«

»

Oct 27

Correcting Excel Data Types in the Import Wizard

A common task that business intelligence professionals have to perform is to import data from Microsoft Excel into SQL Server.  This is usually a unnecessarily challenging project with many pitfalls.  One of the pitfalls is getting the SQL Import Export Wizard to correctly determine the data types.

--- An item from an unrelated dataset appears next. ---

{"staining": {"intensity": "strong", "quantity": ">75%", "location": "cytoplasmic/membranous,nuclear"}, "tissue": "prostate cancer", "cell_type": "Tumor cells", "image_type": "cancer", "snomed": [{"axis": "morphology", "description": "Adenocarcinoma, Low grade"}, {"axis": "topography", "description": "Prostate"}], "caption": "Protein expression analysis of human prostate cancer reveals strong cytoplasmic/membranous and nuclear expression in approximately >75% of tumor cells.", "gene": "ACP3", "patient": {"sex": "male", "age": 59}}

One pattern that you occasionally see in data files is a column which is a sequential list of whole numbers, followed at the bottom with some strings.  This pattern can form when the data file was created in sorted order which will put all the alphanumeric strings at the bottom.

010 - Data List 1

020 - Data List 2

The way that the SQL Import Export Wizard determines data types of the Excel columns is to take a sample of the values.  Unfortunately, this sample is taken from a limited number of rows in the worksheet.  In this sample data file you can see that there are approximately 100 rows of numeric data followed by a string in the NaturalKey column.  The Import Wizard identifies both of the input columns as floats, which is obviously wrong.
030 - Incorrect Column Mapping 1

Now we have the clever idea of moving the record with the string up to the top of the file.  This is so that the Import Wizard will see the string in the sample of rows it takes.

040 - String at top

However, now the Import Wizard decides that there aren’t enough values of type Varchar to set the data type to Varchar.  Instead it only imports the data that matches the majority.  The string value ‘ABC123′ is omitted from the import.
030 - Incorrect Column Mapping 1 050 - Missing Data

This is one choice that SQL Server makes that is definitely wrong.  As a data professional, I would much rather have no data and an error than most of the data without getting any warning.  This is the kind of event that will cause much hand-wringing and forehead-scratching as you trace the missing data back from the final destination to the source.

One way to avoid this is to insert some dummy records at the top of the Excel file.  After some experimentation, it seems that Excel requires at least five rows with the correct data type to automatically map the data type.

060 - Dummy Variables Added

070 - Correct Column Mapping

After the import you’ll have to delete the extra rows from the destination table.

In conclusion, you sometimes have to use black magic to get the Import Wizard to correctly set data types on the import of an Excel file.